Value Proposition Pitfalls
In its simplest terms, a value proposition is the value a company promises to deliver to customers should they choose to buy your product. It’s not only part of your marketing strategy, but part of your overall strategy: from product concept to customer retention.
If crafted well, it will distinguish what you offer, and get a prospect to say, “tell me more.”
Yet so often we stumble trying to articulate a compelling value proposition and supporting message points. Why is it so challenging?
A few reasons:
It’s really hard work to craft a great value proposition
It often requires internal consensus (which is also really hard work)
Important steps in the process are skipped; steps that might make the process easier
Here are some of those steps that, when skipped, may result in a weak value proposition:
Failure to deeply understand your target customers: To earn attention, you need to deeply understand your target customers, their challenges, and their objectives – ideally before you begin building your product. With the best of intentions, leaders often make assumptions about what buyers need and want, usually based on limited perspective. Set your assumptions aside, communicate with your target customers, and test your value proposition and messaging with them.
Describing your product vs. distinguishing the value: Describing what your product does isn’t a value proposition. Articulating what your product delivers in terms of results is.
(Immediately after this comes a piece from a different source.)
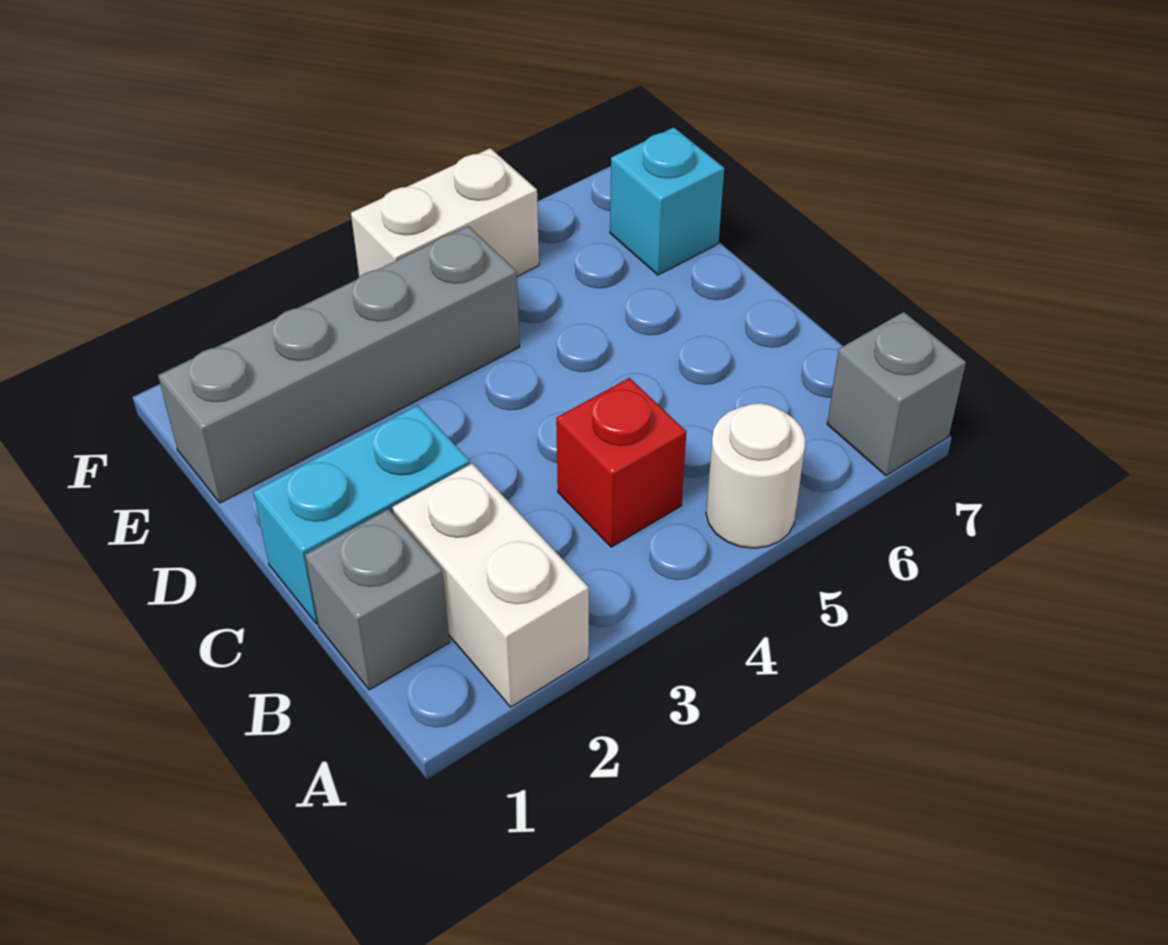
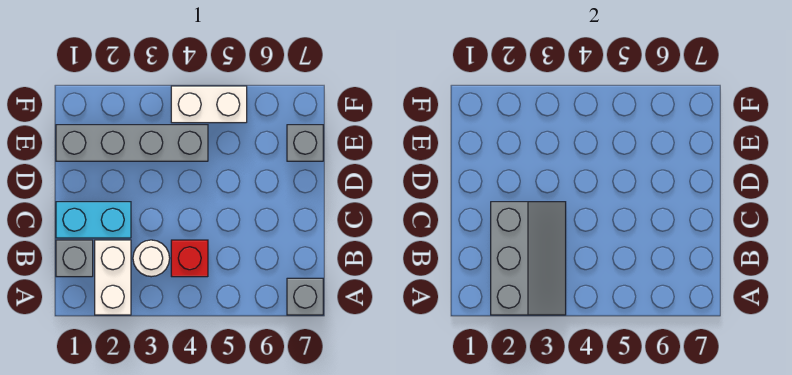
none -> grey slope A2:C3 level 2 top 2
white round brick A5 level 1 -> white round brick B3 level 1
cyan brick E7 level 1 -> grey brick E7 level 1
Focus on the outcomes that your product delivers.
Focusing more on competitors than customers: Competitive analysis is without question an important element in developing strong product messaging – just don’t put a primary focus on it. Figure out how you solve important challenges and deliver results in a way that customers will care about. That last phrase – “in a way that customers will care about” – is the most critical.
Obscuring with clever jargon: Some companies craft a value proposition with complex jargon that confuses the very people they are trying to attract and engage. Drop the jargon. Keep it simple. Connect with the pains your prospects are experiencing, and the gains they want to achieve. Even better: Ask your best customers how they would describe your product and the value they get from using it. Then use their words.
Thinking the words alone will make a difference: Putting together a great sounding value proposition is one thing. Delivering on the promise of that value proposition is quite another. Your value proposition isn’t about words. It’s about how your product delivers value in a way that’s important to the customers you serve, about what you stand for. It’s demonstrated through the results your customers experience when they choose to use your product.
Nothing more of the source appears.